Allowing for the 90-day total investment horizon Park Hotels Resorts is expected to generate 0.38 times more return on investment than Office Properties. However, Park Hotels Resorts is 2.6 times less risky than Office Properties. It trades about 0.27 of its potential returns per unit of risk. Office Properties Income is currently generating about -0.07 per unit of risk. If you would invest  1,396  in Park Hotels Resorts on August 28, 2024 and sell it today you would earn a total of  154.00  from holding Park Hotels Resorts or generate 11.03% return on investment over 90 days.
Time Period3 Months [change]
DirectionMoves Against 
StrengthInsignificant
Accuracy100.0%
ValuesDaily Returns

Park Hotels Resorts  vs.  Office Properties Income

 Performance 
       Timeline  
Park Hotels Resorts 

Risk-Adjusted Performance

4 of 100

 
Weak
 
Strong
Insignificant
Compared to the overall equity markets, risk-adjusted returns on investments in Park Hotels Resorts are ranked lower than 4 (%) of all global equities and portfolios over the last 90 days. Despite quite inconsistent forward-looking signals, Park Hotels may actually be approaching a critical reversion point that can send shares even higher in December 2024.
Office Properties Income 

Risk-Adjusted Performance

3 of 100

 
Weak
 
Strong
Insignificant
Compared to the overall equity markets, risk-adjusted returns on investments in Office Properties Income are ranked lower than 3 (%) of all global equities and portfolios over the last 90 days. Despite quite unfluctuating basic indicators, Office Properties may actually be approaching a critical reversion point that can send shares even higher in December 2024.

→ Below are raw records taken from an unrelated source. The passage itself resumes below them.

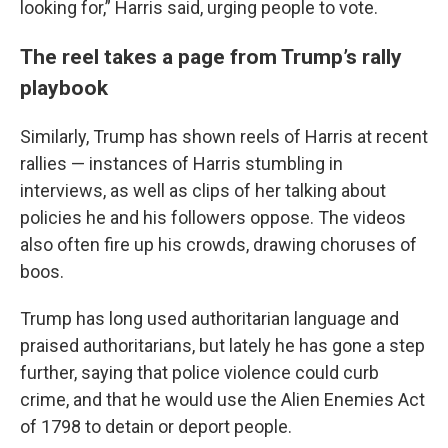
looking for,” Harris said, urging people to vote.
The reel takes a page from Trump’s rally
playbook
Similarly, Trump has shown reels of Harris at recent
rallies — instances of Harris stumbling in
interviews, as well as clips of her talking about
policies he and his followers oppose. The videos
also often fire up his crowds, drawing choruses of
boos.
Trump has long used authoritarian language and
praised authoritarians, but lately he has gone a step
further, saying that police violence could curb
crime, and that he would use the Alien Enemies Act
of 1798 to detain or deport people.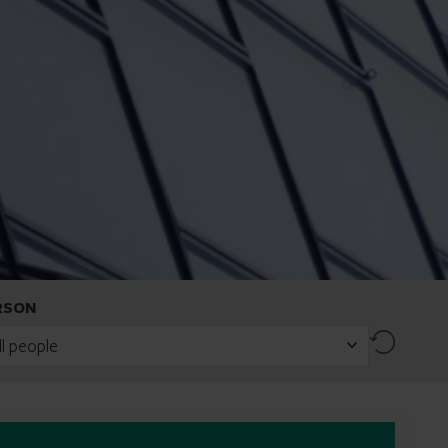
RSON
Reset
ll people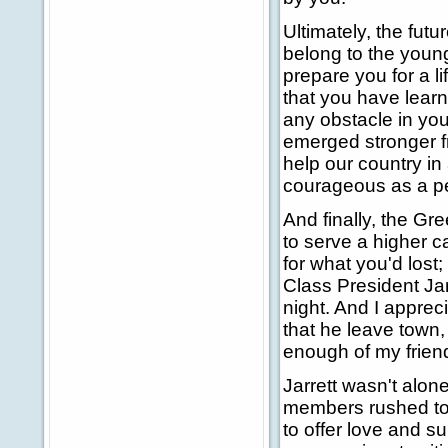
Ultimately, the futu
belong to the young
prepare you for a l
that you have learn
any obstacle in your
emerged stronger fro
help our country i
courageous as a p
And finally, the G
to serve a higher c
for what you'd lost;
Class President Jarr
night. And I appre
that he leave town,
enough of my friend
Jarrett wasn't alon
members rushed to 
to offer love and s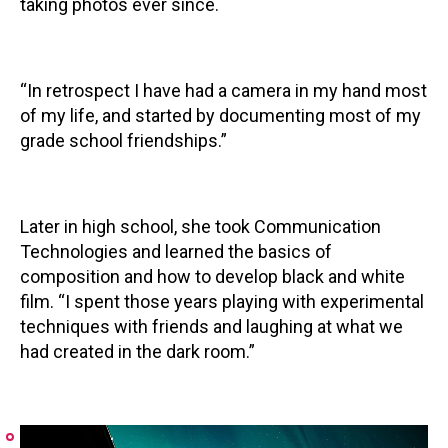
taking photos ever since.
“In retrospect I have had a camera in my hand most
of my life, and started by documenting most of my
grade school friendships.”
Later in high school, she took Communication
Technologies and learned the basics of
composition and how to develop black and white
film. “I spent those years playing with experimental
techniques with friends and laughing at what we
had created in the dark room.”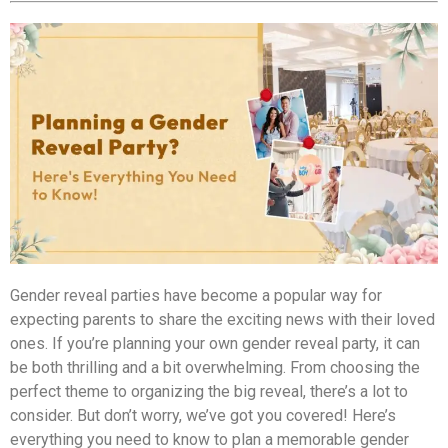
Gender reveal parties have become a popular way for
expecting parents to share the exciting news with their loved
ones. If you’re planning your own gender reveal party, it can
be both thrilling and a bit overwhelming. From choosing the
perfect theme to organizing the big reveal, there’s a lot to
consider. But don’t worry, we’ve got you covered! Here’s
everything you need to know to plan a memorable gender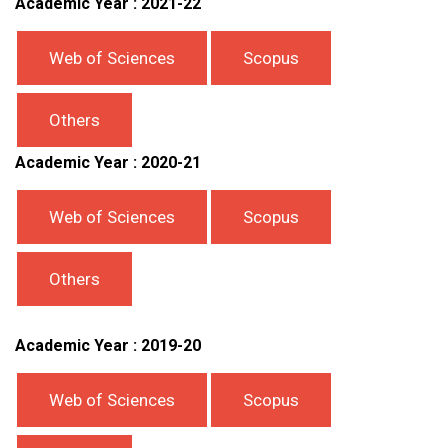
Academic Year : 2021-22
Web of Sciences
Scopus
Others
Academic Year : 2020-21
Web of Sciences
Scopus
Others
Academic Year : 2019-20
Web of Sciences
Scopus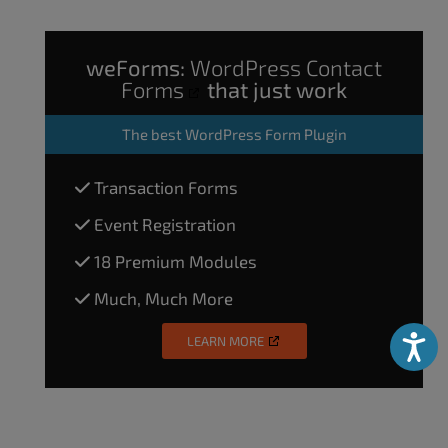
weForms:
WordPress Contact
Forms
that just work
The
best WordPress Form Plugin
Transaction Forms
Event Registration
18 Premium Modules
Much, Much More
LEARN MORE
Accessibili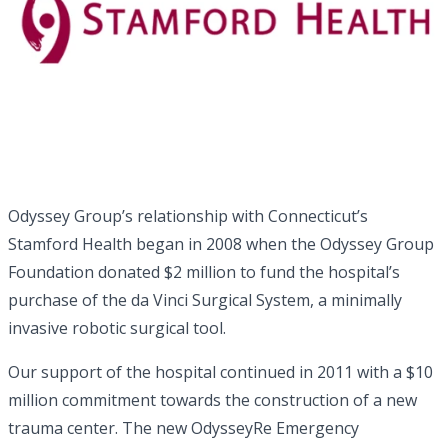
Odyssey Group’s relationship with Connecticut’s
Stamford Health began in 2008 when the Odyssey Group
Foundation donated $2 million to fund the hospital’s
purchase of the da Vinci Surgical System, a minimally
invasive robotic surgical tool.
Our support of the hospital continued in 2011 with a $10
million commitment towards the construction of a new
trauma center. The new OdysseyRe Emergency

Park Hotels and Office Properties Volatility Contrast

   Predicted Return Density   
       Returns  

Pair Trading with Park Hotels and Office Properties

The main advantage of trading using opposite Park Hotels and Office Properties positions is that it hedges away some unsystematic risk. Because of two separate transactions, even if Park Hotels position performs unexpectedly, Office Properties can make up some of the losses. Pair trading also minimizes risk from directional movements in the market. For example, if an entire industry or sector drops because of unexpected headlines, the short position in Office Properties will offset losses from the drop in Office Properties' long position.
The idea behind Park Hotels Resorts and Office Properties Income pairs trading is to make the combined position market-neutral, meaning the overall market's direction will not affect its win or loss (or potential downside or upside). This can be achieved by designing a pairs trade with two highly correlated stocks or equities that operate in a similar space or sector, making it possible to obtain profits through simple and relatively low-risk investment.
Check out your portfolio center.
Note that this page's information should be used as a complementary analysis to find the right mix of equity instruments to add to your existing portfolios or create a brand new portfolio. You can also try the Balance Of Power module to check stock momentum by analyzing Balance Of Power indicator and other technical ratios.